The level at which the association pursues the issue will be dependent on the members affected, industry alliances and the probability of effecting change.

Osmonics CEO Dean Spatz said: “You know, California is some 25 million-plus people now, like a country of its own. I don’t think you can necessarily say I’m not going to do business there because they’ve elected some politicians and passed some laws that make life a little difficult.

“On the other hand, some things they’re doing with respect to water, efficiencies and recycling are pretty good… For water softeners, maybe it makes some of our valves unacceptable; but we’re also in the RO side and, from a business standpoint, that proposition isn’t necessarily bad for us.”

Forward spin
As for millennial predictions, Dalee said the two issues he sees at the focal point of change are deflation and the Internet.

“We’ve been experiencing price erosion in all sorts of components, membranes, storage tanks, faucets, filter housings, filters,” he said. “Pretty much everything across the board is becoming less expensive with standardization and bigger volumes. And what we’ll see in the new millennium is foreign competition. You’ll see that represented in a big way in Long Beach. It’s happened in every other industry and it’ll come to the forefront with us now.”

The Internet, Dalee added, will allow manufacturers to control the price of their products like never before. This will put downward pressure on prices, but could allow smaller manufacturers to be more competitive.

Alamo Water Refiners CEO Sonny Cammack agreed: “The big guys are always going to get their bite, but the little guys are going to earn a good living too.”

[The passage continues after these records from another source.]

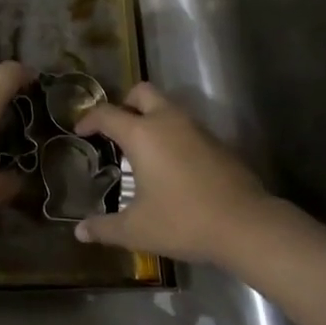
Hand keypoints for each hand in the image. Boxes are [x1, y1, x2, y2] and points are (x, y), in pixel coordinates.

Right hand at [73, 83, 274, 264]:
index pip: (107, 113)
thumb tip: (79, 232)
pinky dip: (173, 135)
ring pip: (167, 108)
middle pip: (142, 92)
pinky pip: (186, 127)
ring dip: (151, 119)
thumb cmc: (184, 221)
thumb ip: (105, 228)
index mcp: (142, 134)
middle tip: (116, 129)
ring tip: (142, 150)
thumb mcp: (138, 230)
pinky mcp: (217, 142)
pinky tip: (171, 166)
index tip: (80, 131)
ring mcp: (196, 129)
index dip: (89, 119)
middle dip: (125, 103)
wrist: (246, 225)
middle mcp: (168, 121)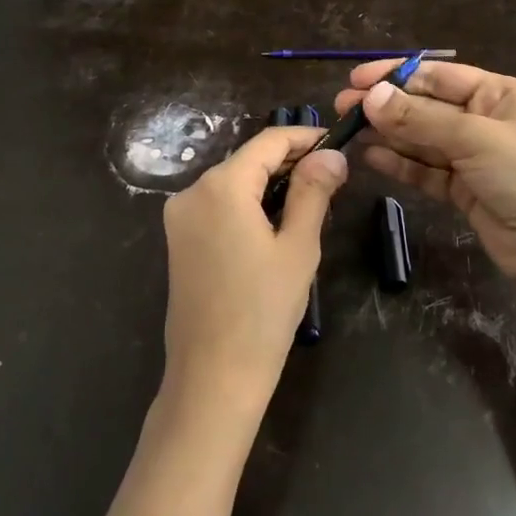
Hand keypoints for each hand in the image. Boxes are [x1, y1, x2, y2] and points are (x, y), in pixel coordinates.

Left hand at [160, 126, 348, 415]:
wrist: (212, 377)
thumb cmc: (263, 312)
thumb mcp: (298, 247)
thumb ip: (313, 191)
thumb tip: (331, 154)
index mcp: (221, 186)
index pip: (268, 142)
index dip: (304, 137)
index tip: (337, 142)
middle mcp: (192, 191)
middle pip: (247, 160)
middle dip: (289, 161)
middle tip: (332, 176)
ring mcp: (179, 217)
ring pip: (232, 182)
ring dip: (269, 184)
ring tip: (311, 199)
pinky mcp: (178, 240)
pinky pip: (218, 205)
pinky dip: (247, 204)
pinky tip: (274, 223)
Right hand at [334, 60, 515, 293]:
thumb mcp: (474, 139)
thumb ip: (419, 119)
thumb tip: (370, 97)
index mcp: (497, 94)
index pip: (437, 76)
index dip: (395, 75)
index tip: (356, 80)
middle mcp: (484, 120)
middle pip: (425, 107)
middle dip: (385, 106)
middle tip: (342, 108)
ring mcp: (473, 156)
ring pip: (421, 139)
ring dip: (387, 134)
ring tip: (348, 131)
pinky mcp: (464, 189)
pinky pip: (425, 170)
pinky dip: (400, 163)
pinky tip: (371, 157)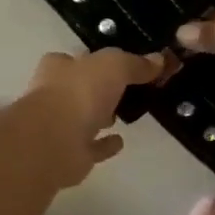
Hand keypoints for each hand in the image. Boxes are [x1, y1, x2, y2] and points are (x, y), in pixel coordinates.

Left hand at [21, 48, 168, 186]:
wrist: (54, 142)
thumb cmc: (79, 93)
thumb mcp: (114, 66)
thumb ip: (135, 63)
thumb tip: (159, 60)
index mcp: (58, 68)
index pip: (77, 59)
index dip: (97, 60)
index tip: (121, 64)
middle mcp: (54, 95)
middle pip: (81, 88)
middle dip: (99, 89)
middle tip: (129, 88)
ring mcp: (60, 127)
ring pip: (84, 118)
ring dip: (101, 116)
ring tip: (126, 113)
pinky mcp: (70, 155)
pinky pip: (92, 147)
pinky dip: (105, 145)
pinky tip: (120, 142)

Spatz said he felt all the excitement about e-commerce had drawn capital away from traditional businesses and as that enthusiasm dampened in favor of real profits, other businesses would find better access to funding for R&D and expansion.

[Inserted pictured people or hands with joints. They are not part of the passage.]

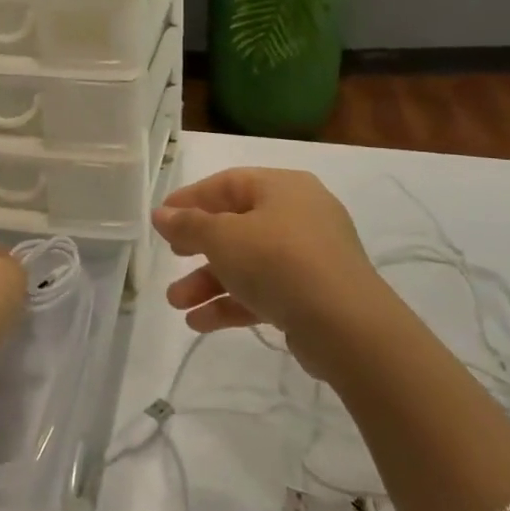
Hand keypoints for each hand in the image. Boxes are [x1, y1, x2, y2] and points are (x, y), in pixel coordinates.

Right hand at [154, 168, 389, 370]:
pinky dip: (233, 303)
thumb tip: (161, 214)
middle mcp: (299, 215)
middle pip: (237, 224)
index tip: (162, 218)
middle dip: (198, 247)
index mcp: (283, 187)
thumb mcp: (224, 238)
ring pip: (249, 262)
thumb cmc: (279, 262)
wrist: (347, 327)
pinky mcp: (313, 295)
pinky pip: (265, 291)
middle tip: (171, 258)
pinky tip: (200, 323)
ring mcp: (310, 257)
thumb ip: (189, 225)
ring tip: (176, 303)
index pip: (228, 183)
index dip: (191, 199)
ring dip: (209, 281)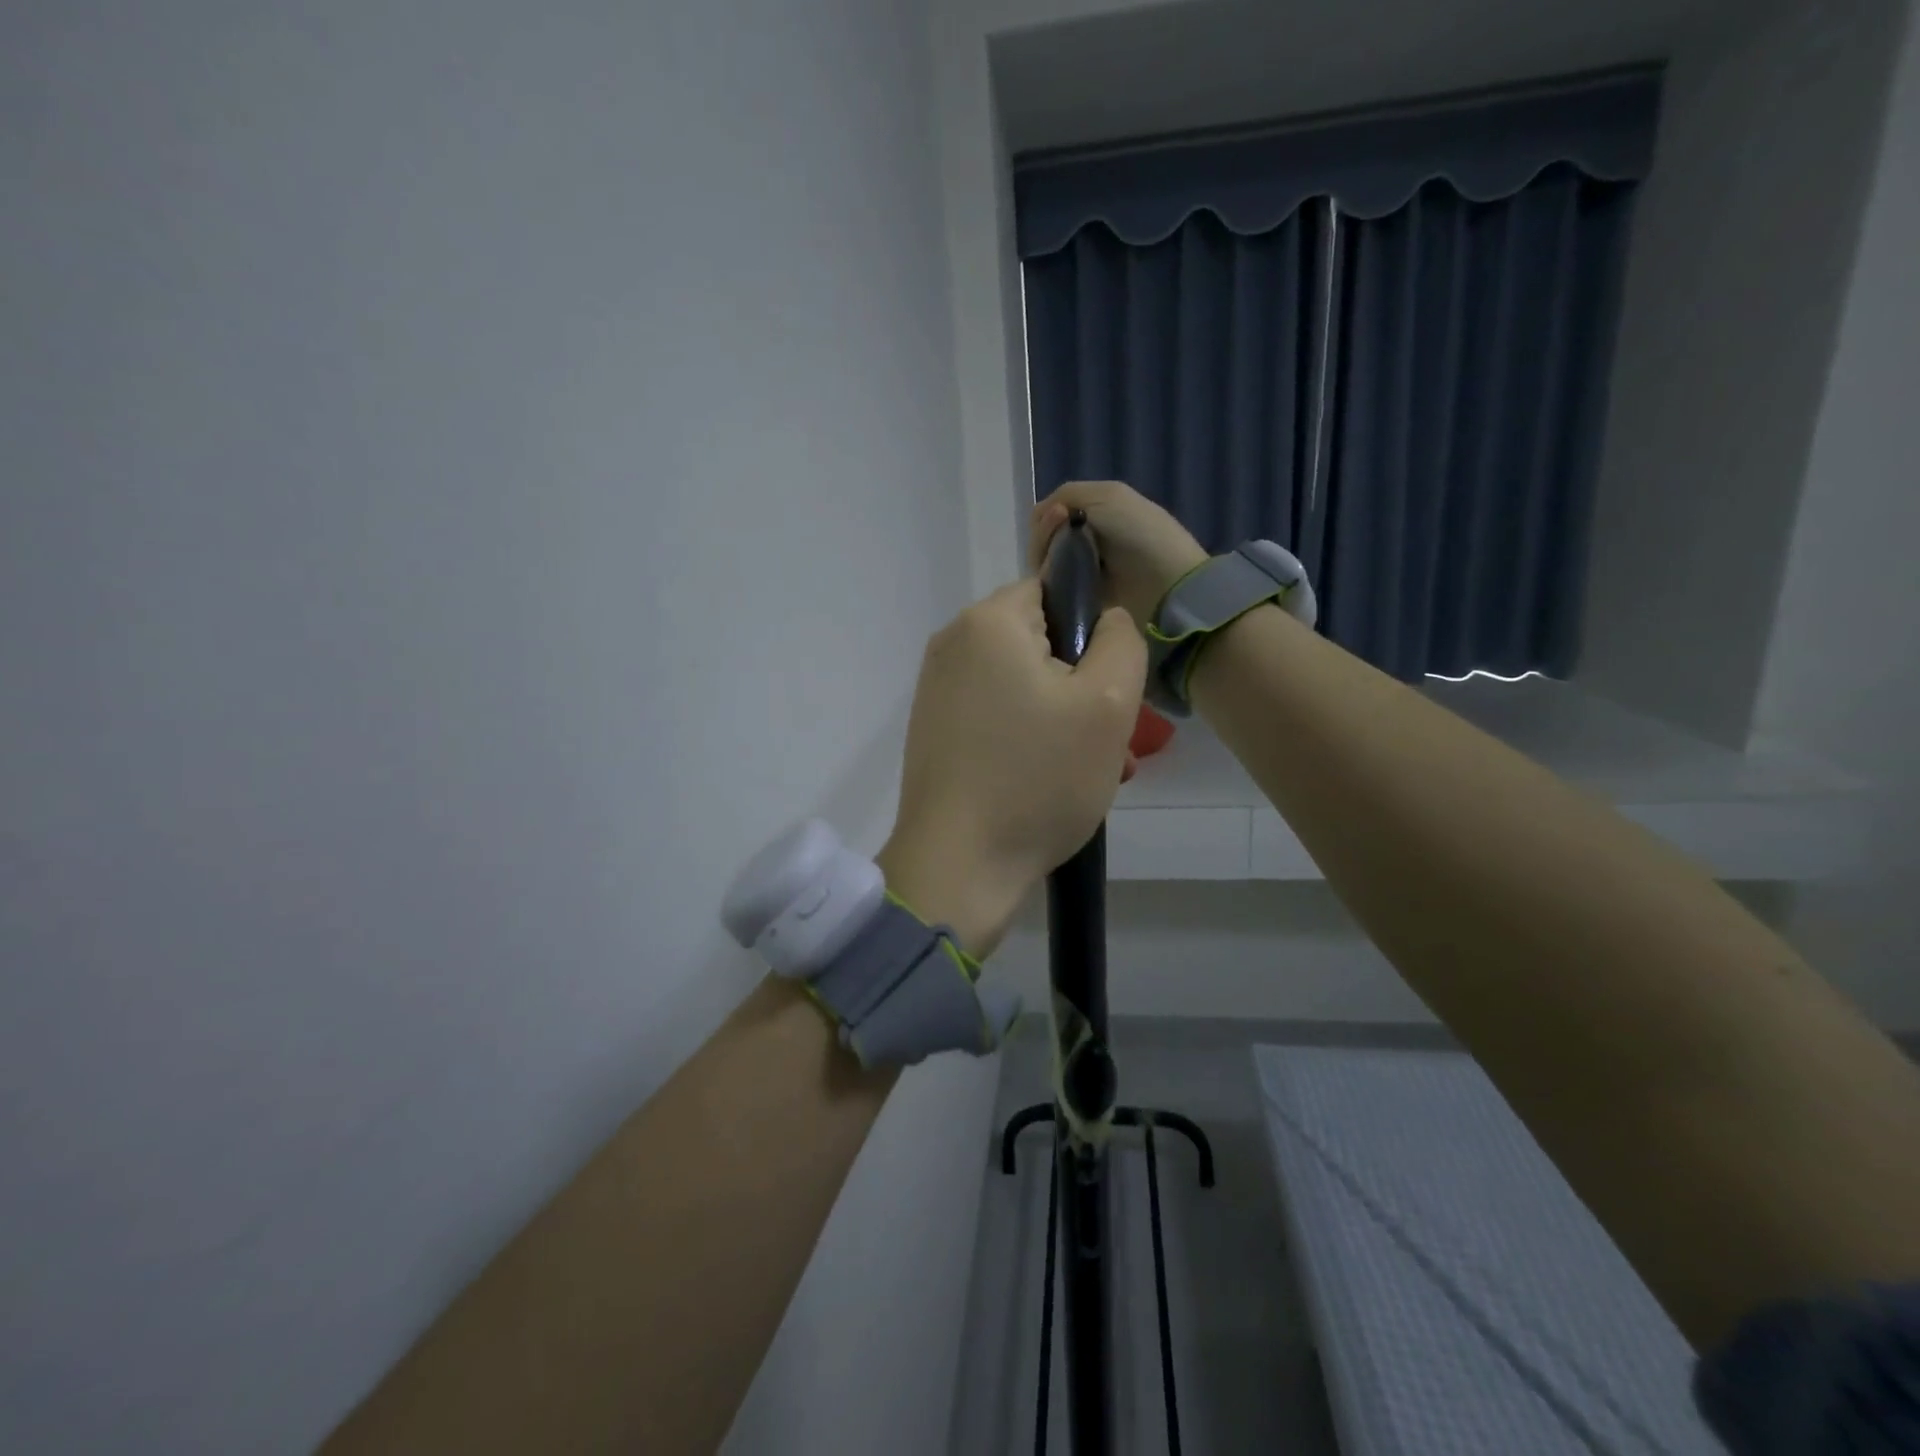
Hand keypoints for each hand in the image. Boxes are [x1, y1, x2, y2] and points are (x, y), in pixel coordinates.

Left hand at [880, 578, 1146, 954]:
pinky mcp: (934, 730)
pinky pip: (996, 715)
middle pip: (1038, 642)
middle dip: (1081, 685)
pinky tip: (1050, 782)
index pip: (1054, 590)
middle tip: (1110, 741)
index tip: (1107, 687)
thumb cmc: (1037, 780)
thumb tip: (1106, 619)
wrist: (958, 866)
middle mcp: (952, 644)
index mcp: (987, 622)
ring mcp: (937, 690)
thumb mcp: (1107, 704)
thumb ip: (1121, 640)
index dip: (1092, 632)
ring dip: (1062, 719)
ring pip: (1021, 684)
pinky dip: (1028, 738)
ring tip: (1091, 771)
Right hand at [1030, 481, 1209, 629]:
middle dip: (1044, 537)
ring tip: (1064, 563)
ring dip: (1046, 558)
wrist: (1166, 581)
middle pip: (1042, 540)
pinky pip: (1050, 588)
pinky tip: (1061, 580)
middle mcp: (1081, 541)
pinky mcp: (1077, 599)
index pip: (1047, 516)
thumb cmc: (1140, 533)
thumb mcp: (1107, 495)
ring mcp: (1078, 572)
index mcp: (1090, 513)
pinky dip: (1050, 582)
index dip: (1045, 517)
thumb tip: (1039, 516)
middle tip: (1061, 542)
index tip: (1058, 518)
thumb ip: (1066, 495)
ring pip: (1042, 564)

This year, he expects his company to better mesh different acquisitions such as Seattle’s Zyzatech, New Jersey’s Membrex Inc. and Boston’s Micron Separations Inc. into the larger framework of Osmonics such that “we come fully into the new millennium as one company instead of a group of 10” with faster delivery and higher profits.

Cammack also anticipates business being good in 2000, particularly because he took the reins as general manager once again at Alamo at the end of 1999.

“I know mine will increase, but I think it will for the industry in general,” Cammack said. “USFilter and Culligan, which are now owned by the French as of a year ago, bought a lot of companies. And of those people they employed, a lot of them are no longer with them because of consolidation. They’ll get back into the business working for themselves or in other capacities. Once you’re in the water business, you tend to stay in it. I’m looking forward to seeing them, as well as all our vendors and customers.”